This is hard (and typically very slow) to solve with only set-based operations in SQL. So I loop in a PL/pgSQL function:
CREATE OR REPLACE FUNCTION f_merged_users()
RETURNS TABLE (
ids int[] -- adapt to your actual data types !!!
, usernames text[]
, refs1 text[]
, refs2 text[]
, asset_ids int[]
, asset_count int
)
LANGUAGE plpgsql AS
$func$
BEGIN
/*
-- set enough temp buffers, so temp tables don't spill to disk (optional)
-- NOTE: this can't be used after temporary tables have been accessed in the session
-- using 2x size of users table. adapt to your needs!

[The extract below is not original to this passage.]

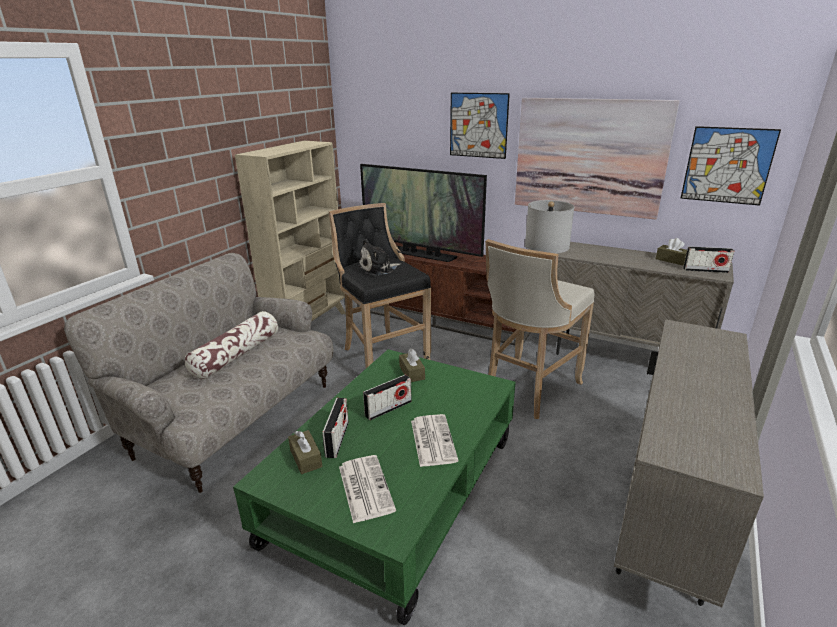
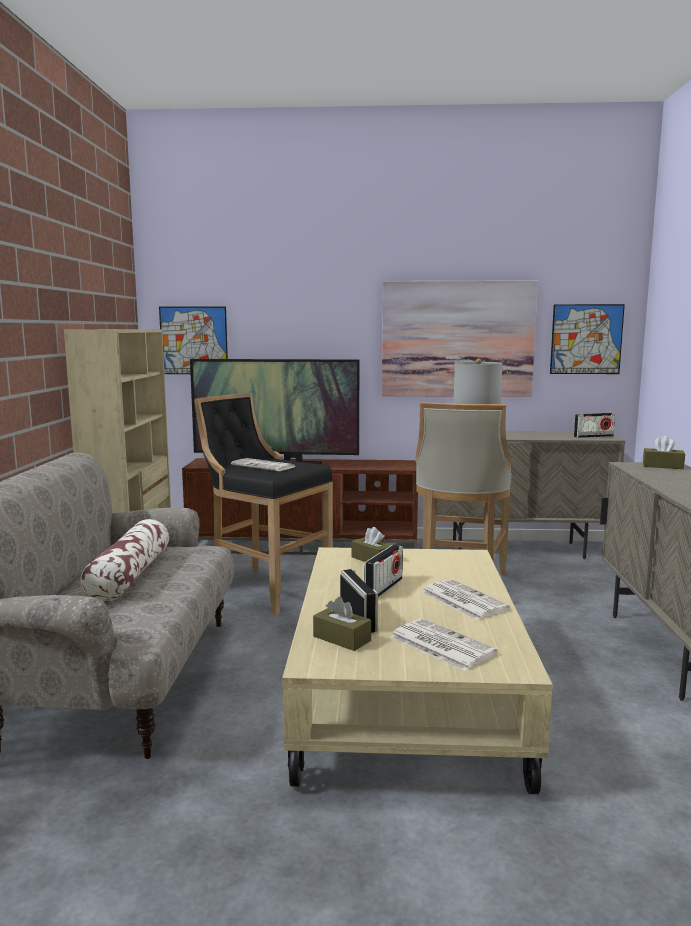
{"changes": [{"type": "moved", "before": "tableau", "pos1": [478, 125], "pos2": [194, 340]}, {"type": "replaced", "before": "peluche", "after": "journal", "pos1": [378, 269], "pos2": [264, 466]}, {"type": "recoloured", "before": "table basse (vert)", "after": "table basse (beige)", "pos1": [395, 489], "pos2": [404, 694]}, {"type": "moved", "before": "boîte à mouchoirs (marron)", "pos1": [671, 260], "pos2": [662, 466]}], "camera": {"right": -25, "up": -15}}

-- only fires when the new size is bigger, and it has not been set manually, yet
PERFORM set_config('temp_buffers', (pg_table_size('users') * 2 / 8096)::text, true)
FROM pg_settings s
WHERE s.name = 'temp_buffers'
AND pg_table_size('users') * 2 / 8096 > s.setting::bigint
AND s.source = 'default';
*/
-- create two temp tables: one for ref1, one for ref2
-- based on your information that ref1 & ref2 don't overlap
CREATE TEMP TABLE r1 ON COMMIT DROP AS
SELECT ARRAY[ref1] AS r, array_agg(id) AS i
FROM (TABLE users ORDER BY id) t
GROUP BY ref1
ORDER BY ref1;
CREATE TEMP TABLE r2 ON COMMIT DROP AS
SELECT ARRAY[ref2] AS r, array_agg(id) AS i
FROM (TABLE users ORDER BY id) t
GROUP BY ref2
ORDER BY ref2;
-- fold rows where a common link in the other table exists
-- achieve that by deleting rows and inserting the merged results
-- loop back and forth until no more rows can be folded
LOOP
WITH d AS (
DELETE FROM r2
USING r1
WHERE EXISTS (
SELECT FROM r2 r0
WHERE r1.i && r2.i
AND r1.i && r0.i
AND r2.ctid <> r0.ctid
)
RETURNING r1.ctid, r2.*
)
INSERT INTO r2
SELECT r.r, i.i
FROM (
SELECT ctid, array_agg(ref ORDER BY ref) AS r
FROM d, unnest(d.r) ref
GROUP BY 1
) r
JOIN (
SELECT ctid, array_agg(id ORDER BY id) AS i
FROM d, unnest(d.i) id
GROUP BY 1
) i USING (ctid);
EXIT WHEN NOT FOUND; -- no folding happened, stop loop
WITH d AS (
DELETE FROM r1
USING r2
WHERE EXISTS (
SELECT FROM r1 r0
WHERE r2.i && r1.i
AND r2.i && r0.i
AND r1.ctid <> r0.ctid
)
RETURNING r2.ctid, r1.*
)
INSERT INTO r1
SELECT r.r, i.i
FROM (
SELECT ctid, array_agg(ref ORDER BY ref) AS r
FROM d, unnest(d.r) ref
GROUP BY 1
) r
JOIN (
SELECT ctid, array_agg(id ORDER BY id) AS i
FROM d, unnest(d.i) id
GROUP BY 1
) i USING (ctid);
EXIT WHEN NOT FOUND; -- no folding happened, stop loop
END LOOP;
-- output result
RETURN QUERY
(
SELECT i -- AS ids
, u.usernames
, r1.r -- AS refs1
, r2.r -- AS refs2
, a.asset_ids
, cardinality(a.asset_ids) -- AS asset_count
FROM r1
JOIN r2 USING (i)
CROSS JOIN LATERAL (
SELECT ARRAY (
SELECT username
FROM users u
WHERE u.id = ANY (i)
ORDER BY u.id
) AS usernames
) u
CROSS JOIN LATERAL (
SELECT ARRAY (
SELECT a.id
FROM assets a
WHERE a.owner = ANY (r1.r || r2.r)
ORDER BY a.id
) AS asset_ids
) a
ORDER BY i
)
UNION ALL -- add "missing entries in the user table"
(
SELECT null -- AS ids
, null -- AS usernames
, null -- AS refs1
, ARRAY[a.owner] -- AS refs2
, ARRAY[a.id] -- AS ids
, 1 -- AS asset_count
FROM assets a
WHERE NOT EXISTS (
SELECT FROM users u
WHERE a.owner IN (u.ref1, u.ref2)
)
ORDER BY a.id
);
END
$func$;
fiddle
Call:
SELECT * FROM f_merged_users();
See inline comments with explanation.
The general idea is to avoid walking potentially lengthy graphs one step at time, and do as much set-based work as possible. The best solution heavily depends on actual data distribution.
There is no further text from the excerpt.